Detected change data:

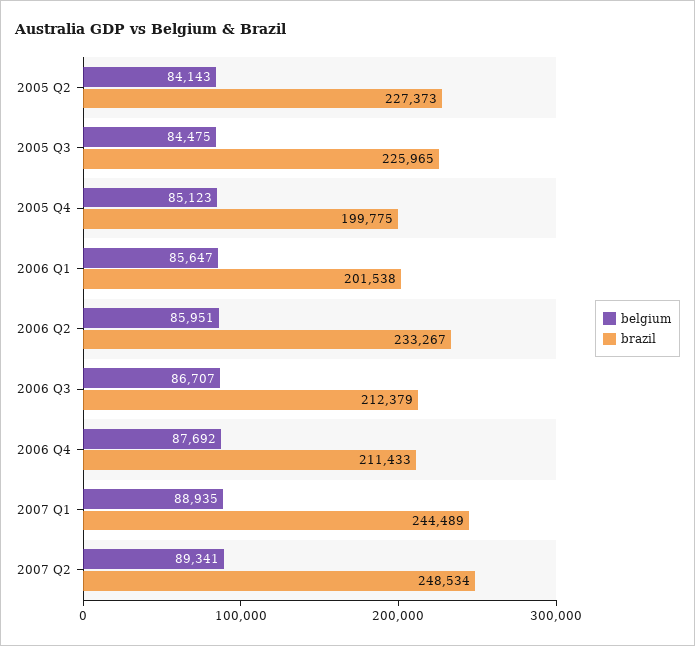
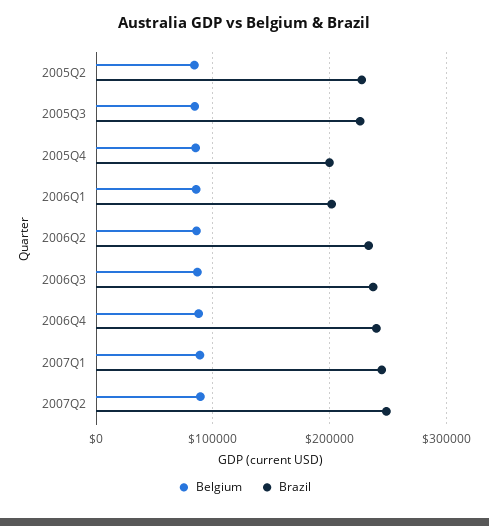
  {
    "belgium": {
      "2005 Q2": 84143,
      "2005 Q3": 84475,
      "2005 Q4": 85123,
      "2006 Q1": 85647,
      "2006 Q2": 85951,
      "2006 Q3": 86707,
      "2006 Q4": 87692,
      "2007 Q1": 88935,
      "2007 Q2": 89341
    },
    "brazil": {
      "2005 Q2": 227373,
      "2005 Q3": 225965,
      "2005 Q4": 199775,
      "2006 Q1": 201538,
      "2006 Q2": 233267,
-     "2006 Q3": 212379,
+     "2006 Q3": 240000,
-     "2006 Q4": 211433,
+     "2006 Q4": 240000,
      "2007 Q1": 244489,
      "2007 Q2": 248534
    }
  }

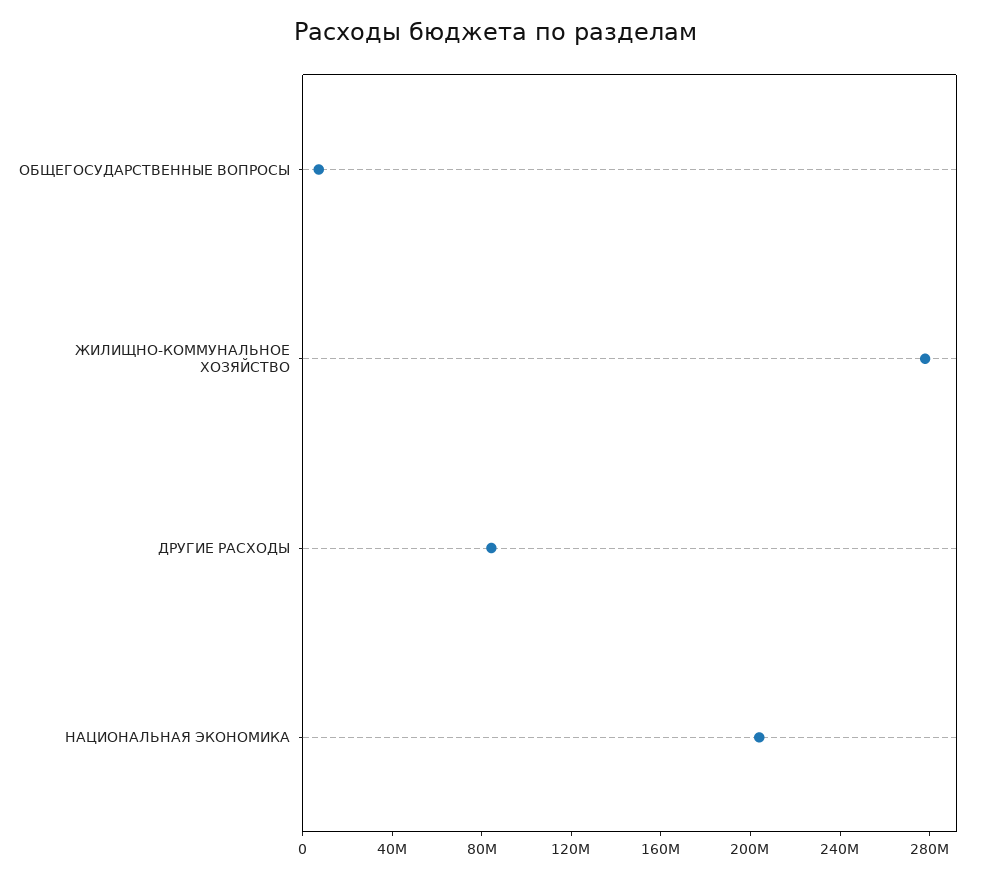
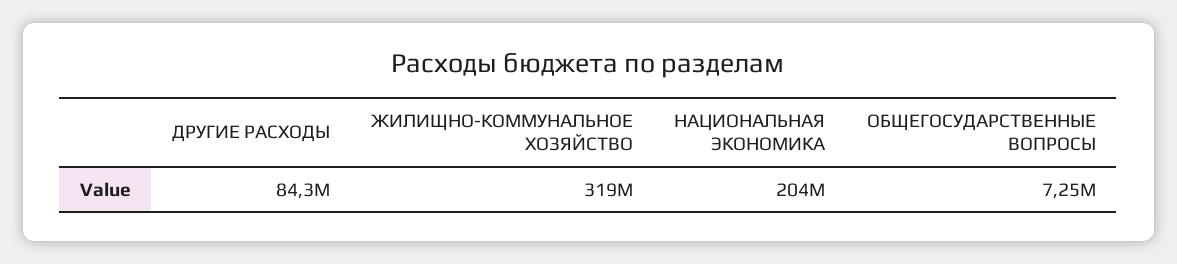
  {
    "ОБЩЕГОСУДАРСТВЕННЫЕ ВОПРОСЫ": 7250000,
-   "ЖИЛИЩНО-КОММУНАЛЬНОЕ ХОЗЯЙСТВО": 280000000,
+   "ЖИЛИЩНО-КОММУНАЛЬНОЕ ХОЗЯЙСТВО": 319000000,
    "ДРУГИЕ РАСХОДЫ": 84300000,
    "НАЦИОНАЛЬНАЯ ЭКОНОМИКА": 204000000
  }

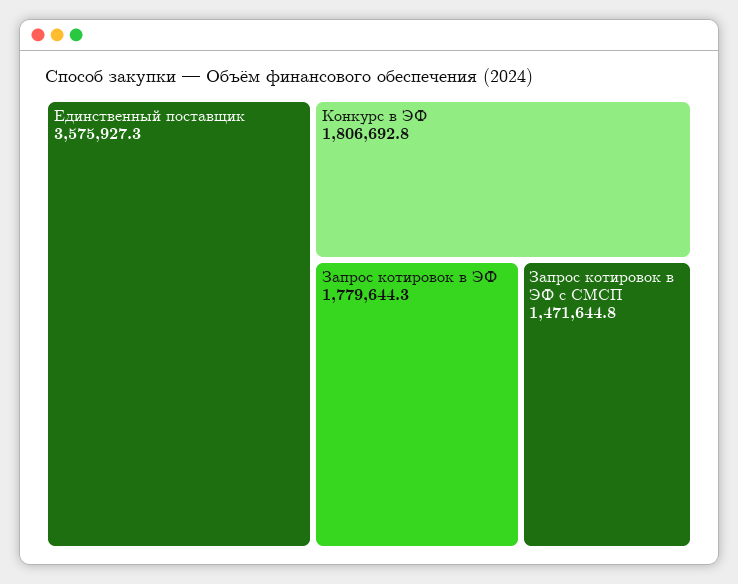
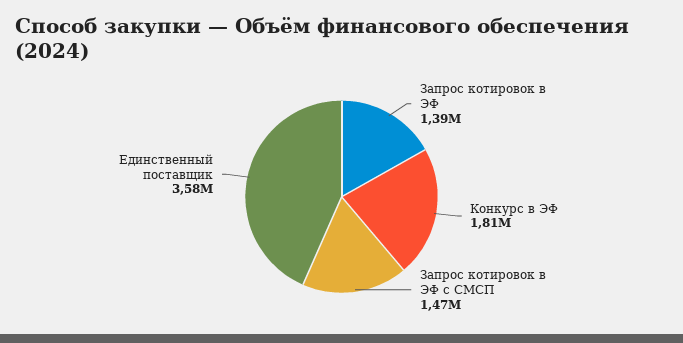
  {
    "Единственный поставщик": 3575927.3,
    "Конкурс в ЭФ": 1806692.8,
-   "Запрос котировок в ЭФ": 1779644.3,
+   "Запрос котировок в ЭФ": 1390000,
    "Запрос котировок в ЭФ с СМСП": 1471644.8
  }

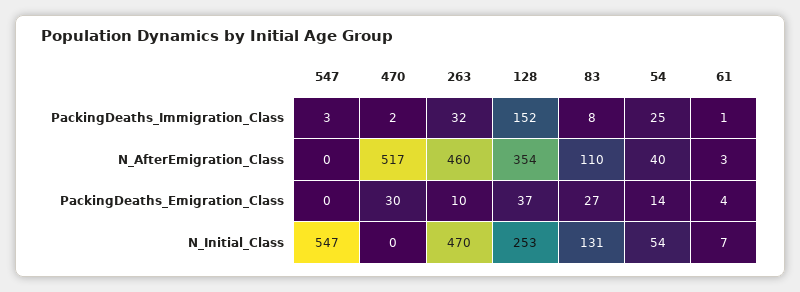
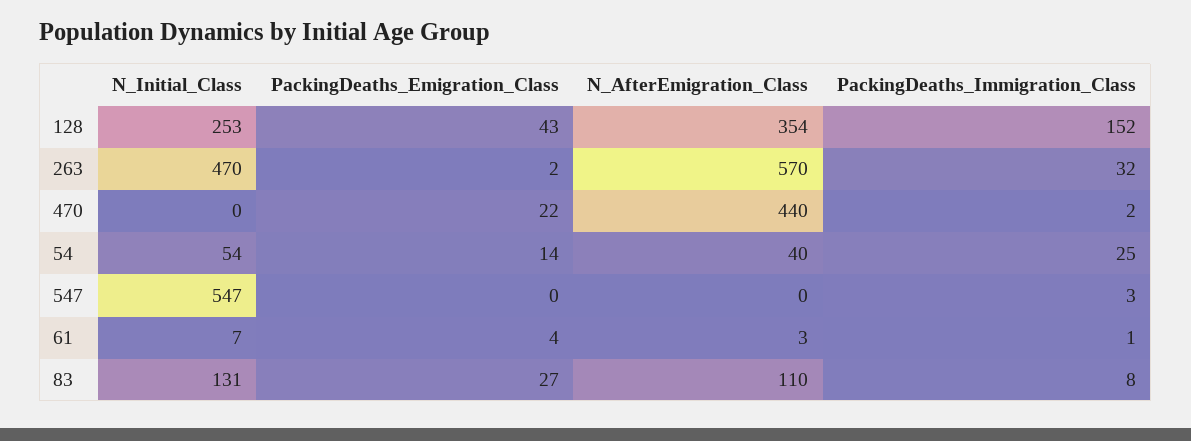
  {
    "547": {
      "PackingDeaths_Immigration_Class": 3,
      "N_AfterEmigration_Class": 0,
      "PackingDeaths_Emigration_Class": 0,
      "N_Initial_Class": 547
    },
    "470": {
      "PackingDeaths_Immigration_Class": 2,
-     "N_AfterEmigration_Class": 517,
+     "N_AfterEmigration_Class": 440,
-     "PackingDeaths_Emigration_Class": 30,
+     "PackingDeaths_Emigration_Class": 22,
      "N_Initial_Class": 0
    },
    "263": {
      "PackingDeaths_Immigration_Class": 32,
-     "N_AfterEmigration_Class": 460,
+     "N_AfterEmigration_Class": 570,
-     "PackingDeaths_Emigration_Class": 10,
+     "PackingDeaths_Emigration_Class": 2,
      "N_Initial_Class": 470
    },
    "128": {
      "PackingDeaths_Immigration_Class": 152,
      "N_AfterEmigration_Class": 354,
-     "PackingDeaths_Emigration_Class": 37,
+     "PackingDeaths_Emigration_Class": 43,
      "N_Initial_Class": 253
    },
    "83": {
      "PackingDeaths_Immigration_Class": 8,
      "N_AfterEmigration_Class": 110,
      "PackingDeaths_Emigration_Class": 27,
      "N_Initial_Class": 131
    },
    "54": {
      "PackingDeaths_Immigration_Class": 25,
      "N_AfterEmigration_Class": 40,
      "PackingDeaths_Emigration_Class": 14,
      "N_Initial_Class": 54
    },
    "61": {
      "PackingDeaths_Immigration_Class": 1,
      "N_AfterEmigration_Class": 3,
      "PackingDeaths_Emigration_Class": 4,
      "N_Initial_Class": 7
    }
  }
...
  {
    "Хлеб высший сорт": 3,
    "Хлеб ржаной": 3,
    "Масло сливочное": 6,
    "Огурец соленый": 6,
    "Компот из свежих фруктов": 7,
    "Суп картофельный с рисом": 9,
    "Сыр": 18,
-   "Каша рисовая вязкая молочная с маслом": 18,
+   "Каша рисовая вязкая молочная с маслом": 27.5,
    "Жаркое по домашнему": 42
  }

What you should do: What is needed is every line of the records that contains the word "КОММУНАЛЬНОЕ".

Written response:
-   "ЖИЛИЩНО-КОММУНАЛЬНОЕ ХОЗЯЙСТВО": 280000000,
+   "ЖИЛИЩНО-КОММУНАЛЬНОЕ ХОЗЯЙСТВО": 319000000,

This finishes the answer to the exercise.